By REBECCA CATALANELLO
Published May 2, 2007
TALLAHASSEE - Chalk it up to the lack of people in Tallahassee speaking on behalf of the state's 4.5-million renters.
Both sides of the Legislature voted Tuesday to approve steeper penalties for renters who break their leases.
Though in the past the rent bill was opposed by a cadre of Democrats, this time around it not only won the votes of several in the Democratic leadership, including Minority Leader Dan Gelber, it was sponsored by Tampa Democratic Sen. Arthenia Joyner.
"To me, it gives an option to a person, to a tenant, who wants to get out of a lease, " Joyner said.
The bill, which is headed to the governor, gives landlords the opportunity to legally charge renters up to two months' rent when they move out early, even if the landlord has found a new tenant to make up lost rent.
In the past, landlords who did that left themselves open to lawsuits on grounds they charged double rent. In eight recent class-action lawsuit settlements, West Palm Beach attorney Rod Tennyson helped remove $85-million from residents' credit reports as a result of such fees.
But supporters like Joyner latched onto a clause that would allow renters to specifically reject or accept an agreement to pay the fee before they signed a lease.
But Tennyson said it's not much of a choice.

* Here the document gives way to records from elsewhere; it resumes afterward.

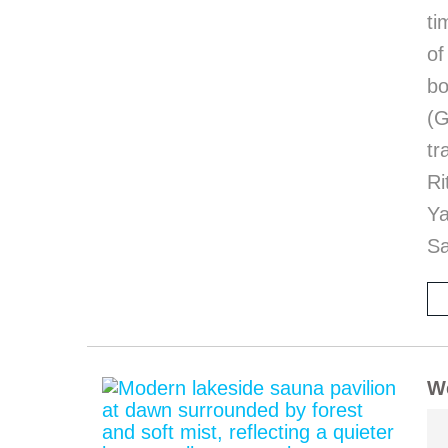
ti
of
bo
(G
tr
Ri
Y
Sa
We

Ultimately, the landlord is in a position of power to decide that if the prospective tenant doesn't agree to the provision, the landlord doesn't have to rent to that person.
"It's still an anticonsumer bill, " Tennyson said Tuesday.
Last year, renters perhaps had no louder supporter than Sen. Dave Aronberg, D-Greenacres. Since then, he's become a landlord, and his support for HB1277 was so loud he spoke on its behalf in committee when Joyner wasn't available. He said the worst parts of the bill have been removed.
ACORN, an umbrella organization representing low- and middle-income neighborhood groups, voiced some opposition to the measure as it traveled through committee to the floor.
Beverley Campbell, an ACORN volunteer, called the legislation legalized extortion and said she expected to be among those pleading with the governor for a veto.
Rep. Joyce Cusack, D-Deland, said she couldn't explain Democratic support for the bill. "And my roommate sponsored it in the Senate!" she said, referring to Joyner.
"Why should a landlord have rent from two renters? It's a bad bill."
Tennyson suspects the main tide turner was the Florida Apartment Association's newest lobbyist, Ron Book, who is considered one of Tallahassee's most influential.
Campbell said she wasn't especially surprised by the lack of resistance from within the Legislature.
"Basically, if they don't hear enough people making enough noise, it's overshadowed by the moneymakers, " she said.